WHAT YOU HAVE TO DO: Starting with the opening line of the entries below, transcribe each line exactly up to and including the one that has "правопорядок на закрепленной территории."; pictures are not copied.

[Extracted page text data]
-*-*-

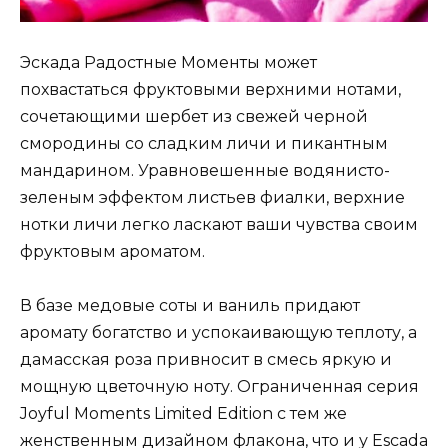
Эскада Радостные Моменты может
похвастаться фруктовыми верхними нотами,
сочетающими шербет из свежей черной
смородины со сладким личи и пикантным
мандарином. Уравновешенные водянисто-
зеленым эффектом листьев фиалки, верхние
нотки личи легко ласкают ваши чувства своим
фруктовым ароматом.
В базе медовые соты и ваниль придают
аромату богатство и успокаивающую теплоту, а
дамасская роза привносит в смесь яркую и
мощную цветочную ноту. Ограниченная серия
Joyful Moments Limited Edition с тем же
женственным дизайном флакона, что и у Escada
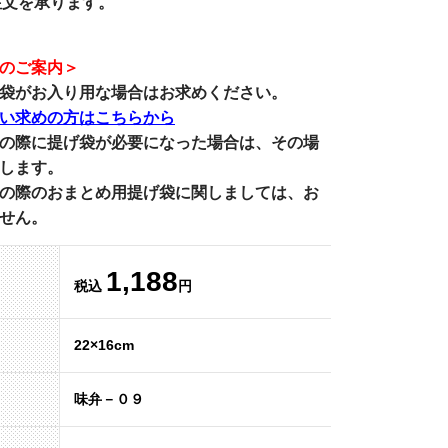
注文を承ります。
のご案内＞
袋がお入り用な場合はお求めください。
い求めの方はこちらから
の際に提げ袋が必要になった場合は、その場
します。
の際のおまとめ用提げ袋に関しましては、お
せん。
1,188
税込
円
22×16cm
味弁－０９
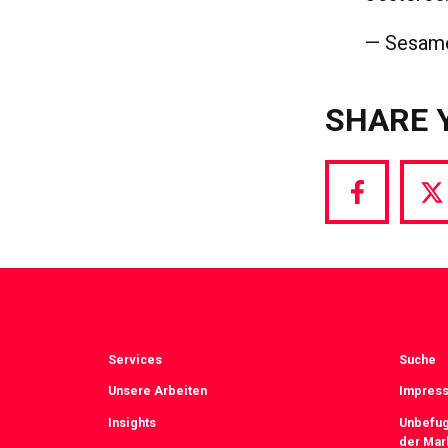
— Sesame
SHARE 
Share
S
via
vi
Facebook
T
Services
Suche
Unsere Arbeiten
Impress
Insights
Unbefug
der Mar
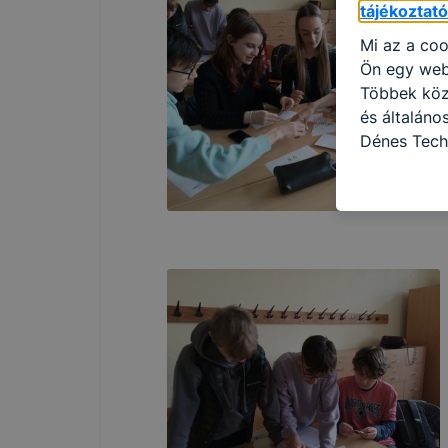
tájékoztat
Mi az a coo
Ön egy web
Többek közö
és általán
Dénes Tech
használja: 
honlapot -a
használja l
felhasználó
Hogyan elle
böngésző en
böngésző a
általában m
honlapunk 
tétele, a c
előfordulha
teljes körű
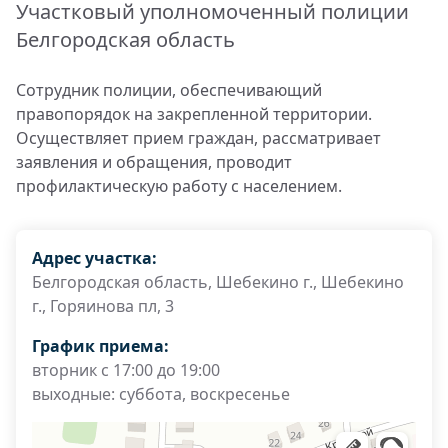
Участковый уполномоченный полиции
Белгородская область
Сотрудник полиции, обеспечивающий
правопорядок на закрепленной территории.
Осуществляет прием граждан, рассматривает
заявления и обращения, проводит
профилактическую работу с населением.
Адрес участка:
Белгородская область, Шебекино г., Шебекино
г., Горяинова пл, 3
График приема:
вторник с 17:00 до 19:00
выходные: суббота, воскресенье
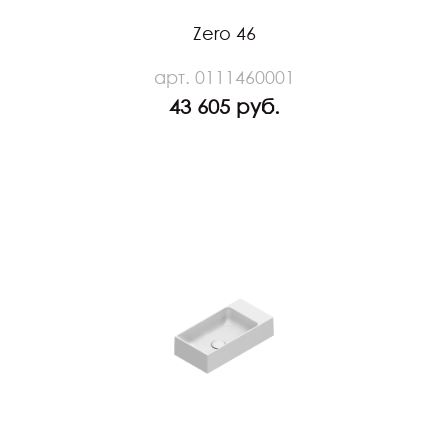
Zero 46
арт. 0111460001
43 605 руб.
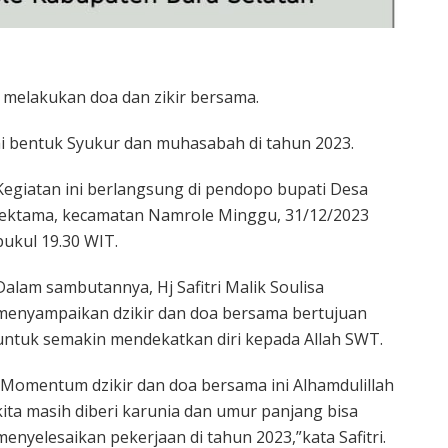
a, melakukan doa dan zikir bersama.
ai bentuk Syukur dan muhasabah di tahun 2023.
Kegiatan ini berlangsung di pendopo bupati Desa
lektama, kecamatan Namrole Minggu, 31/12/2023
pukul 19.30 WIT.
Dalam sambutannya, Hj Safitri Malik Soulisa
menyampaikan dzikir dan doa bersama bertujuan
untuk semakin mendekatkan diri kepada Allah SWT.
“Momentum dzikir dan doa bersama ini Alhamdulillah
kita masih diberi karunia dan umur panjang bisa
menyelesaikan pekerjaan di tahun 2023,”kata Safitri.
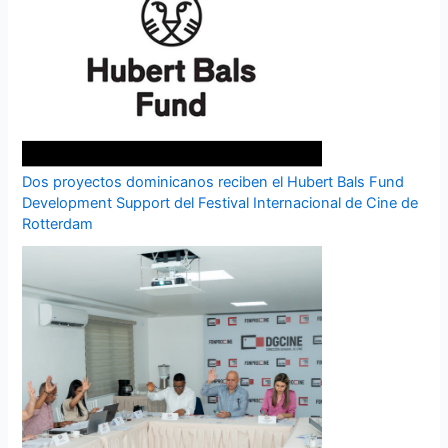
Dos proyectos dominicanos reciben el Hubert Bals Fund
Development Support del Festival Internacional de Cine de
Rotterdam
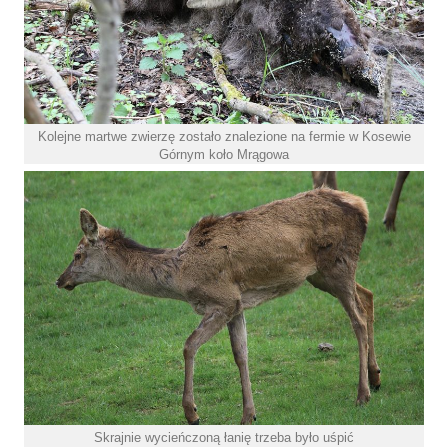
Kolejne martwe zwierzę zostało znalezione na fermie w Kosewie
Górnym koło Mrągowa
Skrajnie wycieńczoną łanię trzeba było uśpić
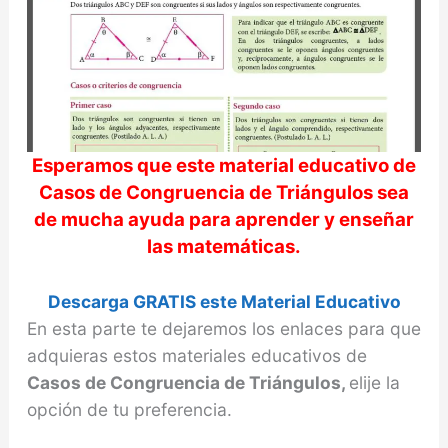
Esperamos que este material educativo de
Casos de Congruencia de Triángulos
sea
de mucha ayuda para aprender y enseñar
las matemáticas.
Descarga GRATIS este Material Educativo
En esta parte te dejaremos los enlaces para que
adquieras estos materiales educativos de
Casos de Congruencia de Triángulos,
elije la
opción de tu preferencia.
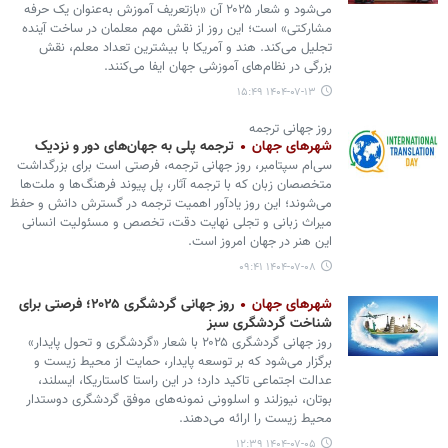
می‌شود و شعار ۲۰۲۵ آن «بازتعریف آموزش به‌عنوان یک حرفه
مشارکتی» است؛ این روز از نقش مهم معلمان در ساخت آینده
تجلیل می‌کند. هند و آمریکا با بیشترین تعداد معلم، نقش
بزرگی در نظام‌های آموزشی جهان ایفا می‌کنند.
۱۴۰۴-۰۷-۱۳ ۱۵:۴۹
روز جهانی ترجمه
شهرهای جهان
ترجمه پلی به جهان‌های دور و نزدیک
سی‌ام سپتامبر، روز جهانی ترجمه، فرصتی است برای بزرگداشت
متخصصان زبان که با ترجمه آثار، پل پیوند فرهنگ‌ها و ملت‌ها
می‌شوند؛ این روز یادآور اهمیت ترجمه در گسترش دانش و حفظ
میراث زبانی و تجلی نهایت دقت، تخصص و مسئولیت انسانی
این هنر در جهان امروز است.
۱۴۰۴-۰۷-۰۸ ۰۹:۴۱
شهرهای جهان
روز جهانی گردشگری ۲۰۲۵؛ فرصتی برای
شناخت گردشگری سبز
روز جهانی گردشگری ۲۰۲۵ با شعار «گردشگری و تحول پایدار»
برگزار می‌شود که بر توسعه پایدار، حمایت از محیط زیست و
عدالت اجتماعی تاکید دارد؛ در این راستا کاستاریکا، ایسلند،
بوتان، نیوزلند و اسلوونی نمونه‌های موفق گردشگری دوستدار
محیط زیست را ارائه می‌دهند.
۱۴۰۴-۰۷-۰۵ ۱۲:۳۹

-*-*-

RESULT OF THE TASK:
Эскада Радостные Моменты может
похвастаться фруктовыми верхними нотами,
сочетающими шербет из свежей черной
смородины со сладким личи и пикантным
мандарином. Уравновешенные водянисто-
зеленым эффектом листьев фиалки, верхние
нотки личи легко ласкают ваши чувства своим
фруктовым ароматом.
В базе медовые соты и ваниль придают
аромату богатство и успокаивающую теплоту, а
дамасская роза привносит в смесь яркую и
мощную цветочную ноту. Ограниченная серия
Joyful Moments Limited Edition с тем же
женственным дизайном флакона, что и у Escada
注文を承ります。
のご案内＞
袋がお入り用な場合はお求めください。
い求めの方はこちらから
の際に提げ袋が必要になった場合は、その場
します。
の際のおまとめ用提げ袋に関しましては、お
せん。
1,188
税込
円
22×16cm
味弁－０９
— Sesame
SHARE 
Share
S
via
vi
Facebook
T
Services
Suche
Unsere Arbeiten
Impress
Insights
Unbefug
der Mar
tájékoztat
Mi az a coo
Ön egy web
Többek közö
és általán
Dénes Tech
használja: 
honlapot -a
használja l
felhasználó
Hogyan elle
böngésző en
böngésző a
általában m
honlapunk 
tétele, a c
előfordulha
teljes körű
Участковый уполномоченный полиции
Белгородская область
Сотрудник полиции, обеспечивающий
правопорядок на закрепленной территории.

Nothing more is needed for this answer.